Tegola su Ryanair: la Corte di Giustizia Ue ha dato torto alla low cost stabilendo che il personale navigante della compagnia irlandese di base operativa nell’hub di Charleroi, in Belgio, potrà adire i tribunali belgi per tutte le vertenze contro la compagnia irlandese anche se i contratti sono disciplinati dal diritto irlandese e prevedono la competenza dei giudici irlandesi.

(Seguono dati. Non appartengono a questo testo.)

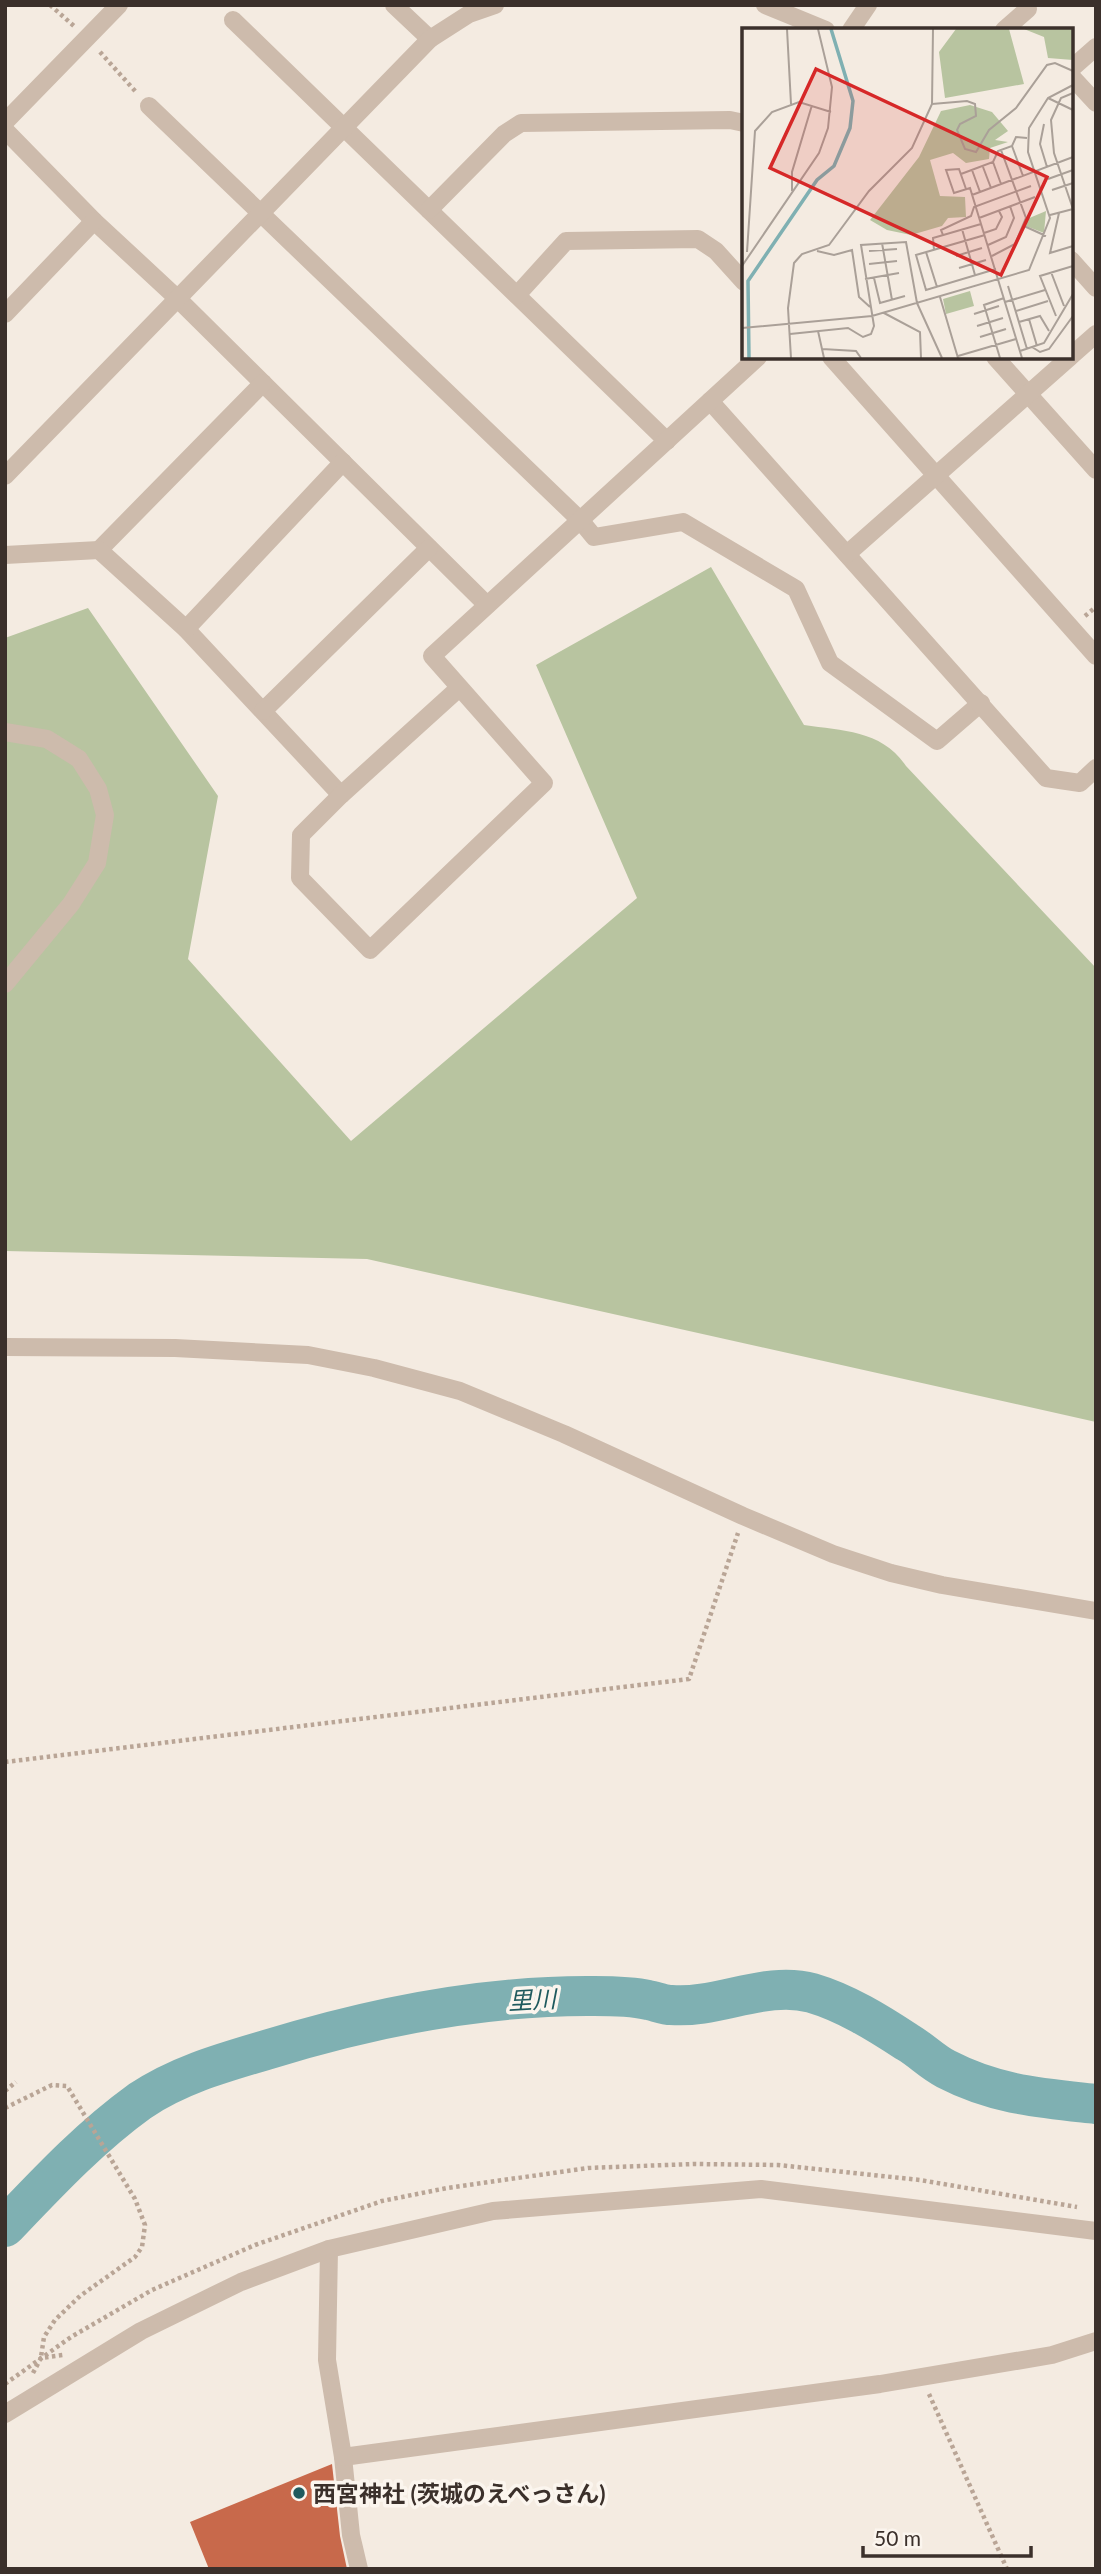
<svg xmlns="http://www.w3.org/2000/svg" width="1101" height="2574" font-family="Lato,'Noto Sans JP',sans-serif">
  <style>
    .green { fill: #b8c4a0 }
    .lines { fill: none; stroke-linecap: round; stroke-linejoin: round }
    .river { stroke: #7fb0b2; stroke-width: 40 }
    .building { fill: #c8694b }
    .path { stroke: #b9a596; stroke-width: 4.5; stroke-dasharray: 3.5 3.5; stroke-linecap: butt }
    .minor { stroke: #cdbbac; stroke-width: 18 }
    .tertiary { stroke: #cdbbac; stroke-width: 18 }
    .poi-dot { fill: #1f5a5e; stroke: #fbf5ee; stroke-width: 2.5 }
    .labels { text-anchor: middle; dominant-baseline: central; stroke-width: 7; stroke-linejoin: round; paint-order: stroke }
    .poi-label { font-size: 23px; font-weight: bold; fill: #3b302b; stroke: #fbf5ee; text-anchor: start }
    .water-label { font-size: 24px; font-style: italic; fill: #1f5a5e; stroke: #fbf5ee }
    .inset-river { fill: none; stroke: #7fb0b2; stroke-width: 3.5 }
    .inset-road { fill: none; stroke: #aaa098; stroke-width: 2 }
    .view { fill: #d62828; fill-opacity: 0.15; stroke: #d62828; stroke-width: 3.5 }
    .inset-edge { fill: none; stroke: #3b302b; stroke-width: 3.5 }
  </style>
  <rect width="100%" height="100%" fill="#f4ebe1"/>
  <path class="green" d="M711 567 804 725C843 731 882 730 906 766L1096 968V1422L367 1259 5 1251V638L88 608 218 796 188 959 351 1141 637 898 536 665Z"/>
  <g class="lines">
    <path class="river" d="M5 2227C48 2182 90 2137 140 2101 179 2075 222 2063 266 2050 373 2017 482 1995 594 1996 611 1996 631 1996 648 2000 655 2001 663 2005 671 2005 718 2009 766 1980 812 1993 846 2003 878 2023 907 2042 921 2050 932 2062 946 2069 996 2095 1041 2098 1096 2104"/>
  </g>
  <polygon class="building" points="332,2464 340,2536 347,2569 209,2569 190,2522"/>
  <g class="lines">
    <g class="path">
      <polyline points="50,5 74,26"/>
      <polyline points="100,52 136,92"/>
      <polyline points="1085,616 1096,607"/>
      <polyline points="5,1762 689,1679 738,1533"/>
      <polyline points="5,2091 16,2082"/>
      <polyline points="5,2108 52,2085 67,2086 135,2199 145,2225 142,2247 135,2257 80,2296 55,2320 44,2337 41,2357"/>
      <polyline points="33,2373 41,2358 63,2355"/>
      <polyline points="5,2384 71,2337 152,2290 255,2245 382,2201 447,2188 588,2168 693,2164 778,2165 920,2180 1077,2207"/>
      <polyline points="929,2394 1007,2569"/>
    </g>
    <g class="minor">
      <polyline points="394,5 430,39"/>
      <polyline points="765,5 826,30"/>
      <polyline points="233,20 667,441"/>
      <polyline points="851,30 868,5"/>
      <polyline points="1004,30 1028,9"/>
      <polyline points="1071,69 1096,47"/>
      <polyline points="1071,76 1096,103"/>
      <polyline points="149,106 580,520 594,537 683,522 796,589 830,663 937,741 981,703"/>
      <polyline points="5,130 94,221 178,299 487,605"/>
      <polyline points="429,210 504,134 521,123 730,120 744,123"/>
      <polyline points="1071,260 1096,288"/>
      <polyline points="517,295 566,241 698,239 716,251 744,282"/>
      <polyline points="5,314 94,221"/>
      <polyline points="1071,356 1096,334"/>
      <polyline points="831,357 1096,656"/>
      <polyline points="995,357 1096,470"/>
      <polyline points="710,401 1046,778 1080,783 1096,768"/>
      <polyline points="5,476 430,39 469,14 495,5"/>
      <polyline points="99,550 263,383"/>
      <polyline points="847,554 1070,357"/>
      <polyline points="5,555 99,550 186,629 341,795"/>
      <polyline points="186,629 343,462"/>
      <polyline points="458,689 341,795 301,835 300,878 370,950 544,783 432,656 758,357"/>
      <polyline points="263,711 429,548"/>
      <polyline points="329,2249 327,2360 343,2457 351,2535 359,2569"/>
      <polyline points="5,2414 141,2331 241,2282 329,2249 493,2211 761,2189 1096,2231"/>
      <polyline points="343,2457 880,2384 1052,2355 1096,2341"/>
    </g>
    <g class="tertiary">
      <polyline points="5,122 119,5"/>
      <polyline points="5,732 47,739 79,759 98,789 105,815 97,863 71,904 5,984"/>
      <polyline points="5,1347 175,1348 308,1355 374,1368 460,1391 564,1434 743,1516 833,1554 891,1573 942,1585 1096,1611"/>
    </g>
  </g>
  <circle class="poi-dot" cx="299" cy="2493" r="7"/>
  <g class="labels">
    <g class="poi-label">
      <text x="313" y="2493">西宮神社 (茨城のえべっさん)</text>
    </g>
    <g class="water-label">
      <text transform="translate(532 1999) rotate(-3)">里川</text>
    </g>
  </g>
  <g transform="translate(742 28)">
    <rect width="331" height="331" fill="#f4ebe1"/>
    <path d="M214 1H267L282 56 203 70 197 24ZM282 1H331V32L306 30 302 9ZM228 77 250 84 266 103 253 112 266 114 248 120 247 131 224 135 211 125 188 132 198 168 223 169 224 189 206 190 200 198 169 207 145 202 128 192 177 129 199 83ZM304 183 302 205 284 198 285 191ZM228 263 232 278 204 286 201 271Z" fill="#b8c4a0"/>
    <path class="inset-river" d="M7 330 6 253 75 152 92 138 108 100 111 73 89 1"/>
    <path class="inset-road" d="M45 1 49 76M306 70 331 82M190 76 225 73 233 76 234 88 218 96 215 102 223 121 234 124 247 102 274 80 305 37 313 35 331 43M302 96 298 116 305 139M270 118 281 148M251 134 259 156M241 139 249 160M230 142 238 164M219 146 251 134 256 123 270 118 274 109 285 110M306 151 331 142M224 161 217 141 204 142 212 165 228 160 280 330M310 162 331 155M50 163V144L70 77M230 167 331 129M317 185 308 225 331 218M308 187 331 181 312 125 309 92 319 70 331 65M237 190 293 169M282 198 304 208M220 201 233 247M242 205 254 201 260 189 257 183M201 207 199 202 229 188 232 179 289 158M243 207 174 227 184 262 254 241M140 215 150 272M246 217 264 209 272 190 268 178M192 222 191 210 239 196M75 223 92 227 110 222 117 269 128 279M127 223 155 221M5 224 13 103 30 84 57 74 89 84M184 224 195 259M214 228 240 220M250 228 273 216 284 190 259 122M127 236 155 233M0 238 77 125 86 100 90 59 76 1M217 240 244 232M309 244 322 278M132 250 138 275 163 268M123 251 157 245M266 258 285 321M198 269 216 330M263 274 303 262M175 275 200 330M274 283 306 273M142 285 178 304 179 330M232 286 257 278M314 288 298 248 331 238M287 291 295 318M277 294 298 288 307 303M235 298 261 290M0 300 130 288 287 242 308 190 286 124 287 100 306 70 331 57M76 303 82 330M48 306 106 300 121 309 129 306 132 298 119 217 164 214 175 275M238 309 264 301M290 319 298 324 307 321 331 288M80 321 114 323 119 330M278 323 302 315 331 266M216 328 274 311M49 330 46 280 52 235 60 226 87 217 127 163 170 120 190 76 191 1M258 330 242 277 262 270"/>
    <path class="view" d="M74 41 305 149 259 247 28 140Z"/>
    <rect width="331" height="331" class="inset-edge"/>
  </g>
  <rect width="1101" height="2574" fill="none" stroke="#3b302b" stroke-width="14"/>
  <path d="M863 2546v10h168v-10" fill="none" stroke="#3b302b" stroke-width="3.5"/>
  <text x="874" y="2546" font-size="21" fill="#3b302b" stroke="#fbf5ee" stroke-width="5" paint-order="stroke">50 m</text>
</svg>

Nella sentenza emessa dalla Corte in seguito alla richiesta di chiarimenti sul diritto Ue presentata dal tribunale di Mons – a cui si erano rivolti gli assistenti di volo Ryanair – si precisa innanzitutto che le norme europee sulla competenza giurisdizionale hanno lo scopo di tutelare la parte contraente più debole. Il lavoratore può quindi citare il suo datore di lavoro dinanzi al giudice che egli considera più vicino ai suoi interessi scegliendo legittimamente tra quello competente in base alla sede dell’azienda e quello competente in base al luogo dove il dipendente svolge abitualmente la sua attività. Nel caso specifico, secondo la Corte, gli assistenti di volo Ryanair di base a Charleroi possono presentare ricorso davanti ai giudici belgi poichè partono e tornano da lì, è lì che ricevono le istruzioni operative ed è in quell’aeroporto che stazionano gli aeroplani su cui svolgono il loro servizio. E questo indipendentemente dalle clausole contenute nel contratto di lavoro sottoscritto.